Release Notes

Version: v1.2.0 Release Date: April 10, 2025

Changelog

This version introduces a comprehensive refactor of the project structure and the cell analysis task pipelines, significantly improving modularity, maintainability, and usability. Major updates include:

1. Data Processing Module Refactor

  • Added dedicated data processing scripts for each model.

  • Introduced a unified data handling base class DataHandler, which standardizes the data workflow:

    • read_h5ad(): Reads .h5ad files and performs preprocessing.

    • process(): Placeholder for model-specific data processing logic.

    • make_dataset(): Converts an AnnData object into a PyTorch-compatible Dataset.

    • make_dataloader(): Builds a PyTorch DataLoader with distributed training support.

  • Model-specific data handlers are organized under the dataset/ directory and inherit from DataHandler.

2. Loader Class Standardization

  • Unified structure, naming conventions, and output format across all model loader classes.
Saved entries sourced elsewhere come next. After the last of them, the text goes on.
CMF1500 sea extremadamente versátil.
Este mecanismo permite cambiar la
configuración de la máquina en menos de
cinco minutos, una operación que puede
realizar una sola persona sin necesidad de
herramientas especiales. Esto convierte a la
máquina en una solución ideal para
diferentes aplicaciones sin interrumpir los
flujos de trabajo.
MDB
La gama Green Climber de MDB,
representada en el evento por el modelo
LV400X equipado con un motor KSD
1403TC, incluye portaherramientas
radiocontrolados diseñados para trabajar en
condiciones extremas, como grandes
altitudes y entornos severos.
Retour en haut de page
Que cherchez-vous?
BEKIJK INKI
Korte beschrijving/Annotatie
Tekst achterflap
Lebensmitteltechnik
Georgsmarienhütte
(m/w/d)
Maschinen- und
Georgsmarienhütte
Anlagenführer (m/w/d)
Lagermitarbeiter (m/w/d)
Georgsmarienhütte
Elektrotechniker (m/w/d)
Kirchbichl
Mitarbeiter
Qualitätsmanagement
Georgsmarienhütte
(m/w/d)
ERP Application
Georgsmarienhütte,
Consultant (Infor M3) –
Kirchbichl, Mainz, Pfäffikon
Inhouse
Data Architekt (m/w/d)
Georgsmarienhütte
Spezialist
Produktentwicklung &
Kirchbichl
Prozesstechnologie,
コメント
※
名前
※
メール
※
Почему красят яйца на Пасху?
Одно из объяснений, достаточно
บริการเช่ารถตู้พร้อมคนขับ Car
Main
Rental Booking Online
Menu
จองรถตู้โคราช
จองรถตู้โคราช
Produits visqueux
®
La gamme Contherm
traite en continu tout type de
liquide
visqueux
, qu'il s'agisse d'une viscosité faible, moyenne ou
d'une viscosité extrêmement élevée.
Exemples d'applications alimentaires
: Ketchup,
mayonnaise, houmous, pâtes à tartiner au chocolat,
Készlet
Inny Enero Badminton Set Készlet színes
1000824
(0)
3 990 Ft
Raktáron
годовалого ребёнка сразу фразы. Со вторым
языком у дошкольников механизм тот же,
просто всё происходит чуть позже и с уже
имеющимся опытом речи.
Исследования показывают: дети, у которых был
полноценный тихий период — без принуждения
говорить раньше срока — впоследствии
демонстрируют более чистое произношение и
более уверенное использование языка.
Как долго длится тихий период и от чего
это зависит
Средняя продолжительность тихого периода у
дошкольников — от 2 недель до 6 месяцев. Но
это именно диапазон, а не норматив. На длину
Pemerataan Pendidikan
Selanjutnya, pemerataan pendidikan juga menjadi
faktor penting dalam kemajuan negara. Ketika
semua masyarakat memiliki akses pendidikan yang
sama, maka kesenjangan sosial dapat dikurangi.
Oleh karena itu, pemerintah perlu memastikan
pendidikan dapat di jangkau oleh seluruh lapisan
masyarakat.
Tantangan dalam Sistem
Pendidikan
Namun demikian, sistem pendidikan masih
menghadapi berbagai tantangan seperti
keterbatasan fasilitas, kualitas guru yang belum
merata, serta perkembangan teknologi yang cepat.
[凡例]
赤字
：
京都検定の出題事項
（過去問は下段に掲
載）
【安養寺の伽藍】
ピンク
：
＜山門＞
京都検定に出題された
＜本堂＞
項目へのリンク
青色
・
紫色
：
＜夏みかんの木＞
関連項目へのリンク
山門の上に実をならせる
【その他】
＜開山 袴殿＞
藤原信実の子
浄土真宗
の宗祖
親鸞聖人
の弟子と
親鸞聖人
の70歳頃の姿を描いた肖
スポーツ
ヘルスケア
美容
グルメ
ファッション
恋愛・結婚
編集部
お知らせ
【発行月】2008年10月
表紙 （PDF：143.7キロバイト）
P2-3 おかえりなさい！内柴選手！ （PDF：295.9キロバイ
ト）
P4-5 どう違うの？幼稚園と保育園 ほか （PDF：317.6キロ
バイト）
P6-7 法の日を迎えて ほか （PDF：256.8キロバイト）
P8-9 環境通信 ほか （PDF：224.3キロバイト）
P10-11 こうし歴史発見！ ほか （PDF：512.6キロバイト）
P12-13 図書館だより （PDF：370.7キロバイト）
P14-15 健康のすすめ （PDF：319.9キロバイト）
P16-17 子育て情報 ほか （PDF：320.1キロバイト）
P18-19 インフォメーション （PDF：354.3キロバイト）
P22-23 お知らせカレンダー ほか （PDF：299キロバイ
  • Refined the responsibility of loaders to only handle model loading and embedding extraction.

  • Moved all data processing logic from loaders to the corresponding DataHandler classes.

  • Defined a common interface in the base loader class to enforce consistent implementation across all subclasses.

3. Task Module Refactor

  • Cell Annotation Task Refactor: Improved task execution logic and introduced a unified script interface to run different models consistently.

  • Cell Embedding Task: Added new analysis scripts for evaluating cell embeddings, with support for multiple evaluation metrics.

  • Gene Regulatory Task: Added dedicated analysis scripts and refactored the gene regulatory network evaluation logic for better performance and clarity.

  • Drug Sensitivity Task: Improved task execution logic and introduced a unified script interface to run different models consistently.